Chez Deepki, cela fait des années que l’on utilise pytest pour nos tests. Dans l’ensemble, on en est satisfaits, l’API de pytest est simple et nous permet de faire ce qu’on veut sans grande difficulté. Or, dans la panoplie des outils que propose pytest, on y trouve les inévitables fixtures. Ces fameuses fixtures offrent notamment la possibilité d’être utilisées en autouse, c’est-à-dire de les activer magiquement partout dans le code.

Pendant des années, je me suis demandé s’il fallait utiliser les fixtures en autouse ou si c’était une mauvaise pratique. Et récemment, j’ai enfin trouvé une réponse à ces années de questionnements. Cette réponse permet de mieux maîtriser les effets de bord de ses tests, de laisser moins de choses au hasard et d’avoir des tests qui font exactement ce qu’on attend d’eux. C’est donc le fruit de ces réflexions que je veux vous livrer aujourd’hui dans cet article.

Reprenons du début : déjà, c’est quoi une fixture ?

Supposons qu’on teste une fonction permettant de déterminer l’adresse complète d’une salle de théâtre:

def test_full_address():
    theater = {
        "name": "Théâtre des Blancs-Manteaux",
        "address": "15 Rue des Blancs Manteaux",
        "post_code": 75004,
        "city": "Paris",
        "capacity": 60,
    }
    full_address = full_address(theater)
    assert full_address == "Théâtre des Blancs-Manteaux, 15 Rue des Blancs Manteaux, 75004 Paris"

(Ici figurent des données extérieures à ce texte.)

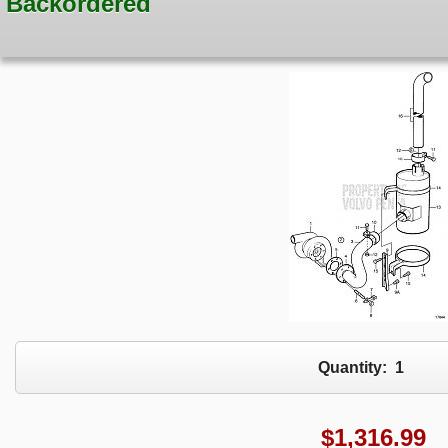
Backordered
Quantity:
1
$
1,316.99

On peut alors réécrire ce test à l’aide d’une fixture, ce qui donnerait quelque chose comme ça :

@pytest.fixture
def theater():
    return {
        "name": "Théâtre des Blancs-Manteaux",
        "address": "15 Rue des Blancs Manteaux",
        "post_code": 75004,
        "city": "Paris",
        "capacity": 60,
    }
    
def test_full_address(theater):
    full_address = full_address(theater)
    assert full_address == "Théâtre des Blancs-Manteaux, 15 Rue des Blancs Manteaux, 75004 Paris"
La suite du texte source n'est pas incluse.